=== Begin Enclosure ===
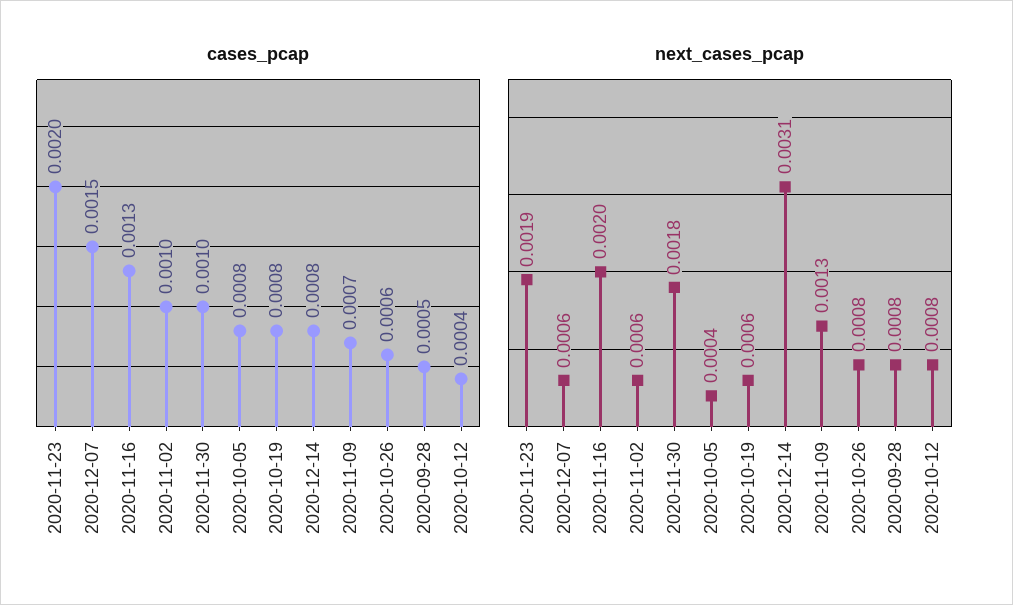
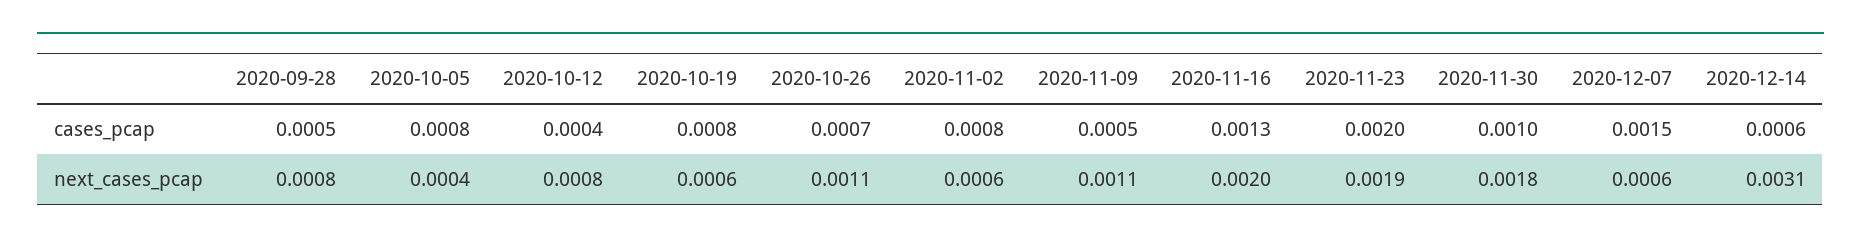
  {
    "cases_pcap": {
      "2020-11-23": 0.002,
      "2020-12-07": 0.0015,
      "2020-11-16": 0.0013,
-     "2020-11-02": 0.001,
+     "2020-11-02": 0.0008,
      "2020-11-30": 0.001,
      "2020-10-05": 0.0008,
      "2020-10-19": 0.0008,
-     "2020-12-14": 0.0008,
+     "2020-12-14": 0.0006,
-     "2020-11-09": 0.0007,
+     "2020-11-09": 0.0005,
-     "2020-10-26": 0.0006,
+     "2020-10-26": 0.0007,
      "2020-09-28": 0.0005,
      "2020-10-12": 0.0004
    },
    "next_cases_pcap": {
      "2020-11-23": 0.0019,
      "2020-12-07": 0.0006,
      "2020-11-16": 0.002,
      "2020-11-02": 0.0006,
      "2020-11-30": 0.0018,
      "2020-10-05": 0.0004,
      "2020-10-19": 0.0006,
      "2020-12-14": 0.0031,
-     "2020-11-09": 0.0013,
+     "2020-11-09": 0.0011,
-     "2020-10-26": 0.0008,
+     "2020-10-26": 0.0011,
      "2020-09-28": 0.0008,
      "2020-10-12": 0.0008
    }
  }

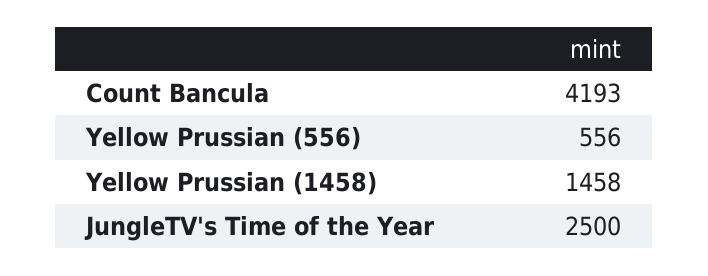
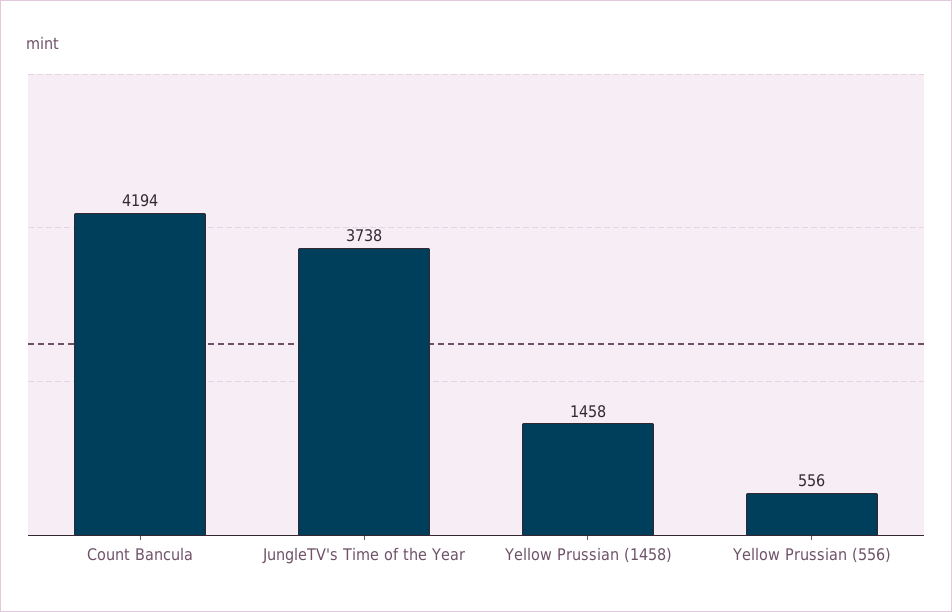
  {
-   "Count Bancula": 4193,
+   "Count Bancula": 4194,
    "Yellow Prussian (556)": 556,
    "Yellow Prussian (1458)": 1458,
-   "JungleTV's Time of the Year": 2500
+   "JungleTV's Time of the Year": 3738
  }

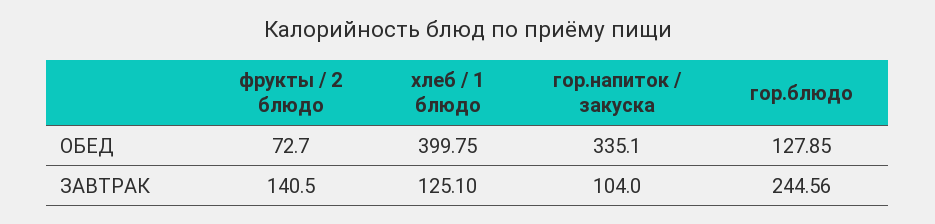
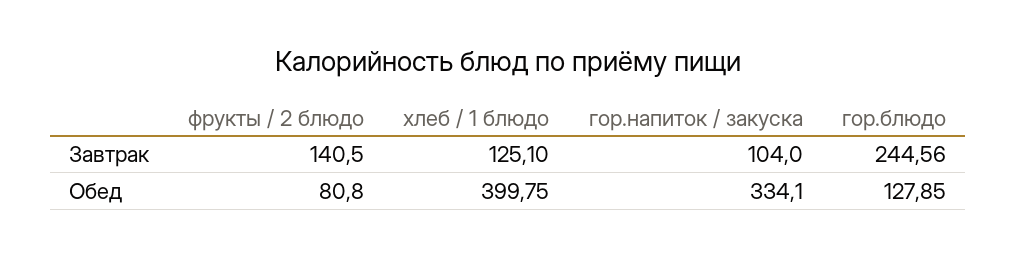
  {
    "фрукты / 2 блюдо": {
-     "ОБЕД": 72.7,
+     "ОБЕД": 80.8,
      "ЗАВТРАК": 140.5
    },
    "хлеб / 1 блюдо": {
      "ОБЕД": 399.75,
      "ЗАВТРАК": 125.1
    },
    "гор.напиток / закуска": {
-     "ОБЕД": 335.1,
+     "ОБЕД": 334.1,
      "ЗАВТРАК": 104
    },
    "гор.блюдо": {
      "ОБЕД": 127.85,
      "ЗАВТРАК": 244.56
    }
  }

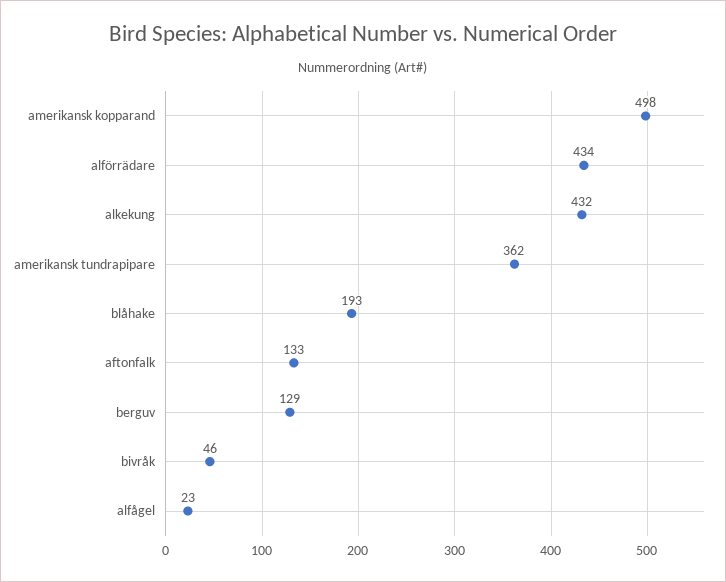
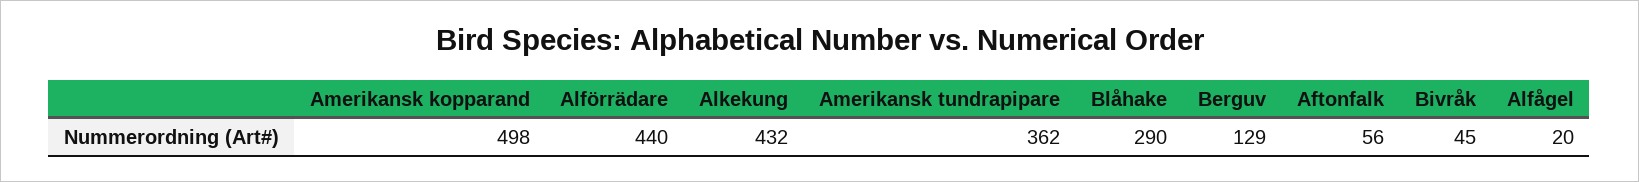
  {
    "amerikansk kopparand": 498,
-   "alförrädare": 434,
+   "alförrädare": 440,
    "alkekung": 432,
    "amerikansk tundrapipare": 362,
-   "blåhake": 193,
+   "blåhake": 290,
-   "aftonfalk": 133,
+   "aftonfalk": 56,
    "berguv": 129,
-   "bivråk": 46,
+   "bivråk": 45,
-   "alfågel": 23
+   "alfågel": 20
  }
=== End Enclosure ===
:: Exercise brief ::
Using the records, work out how many lines include "Count", and reply with that number alone.

:: Solution to this task ::
2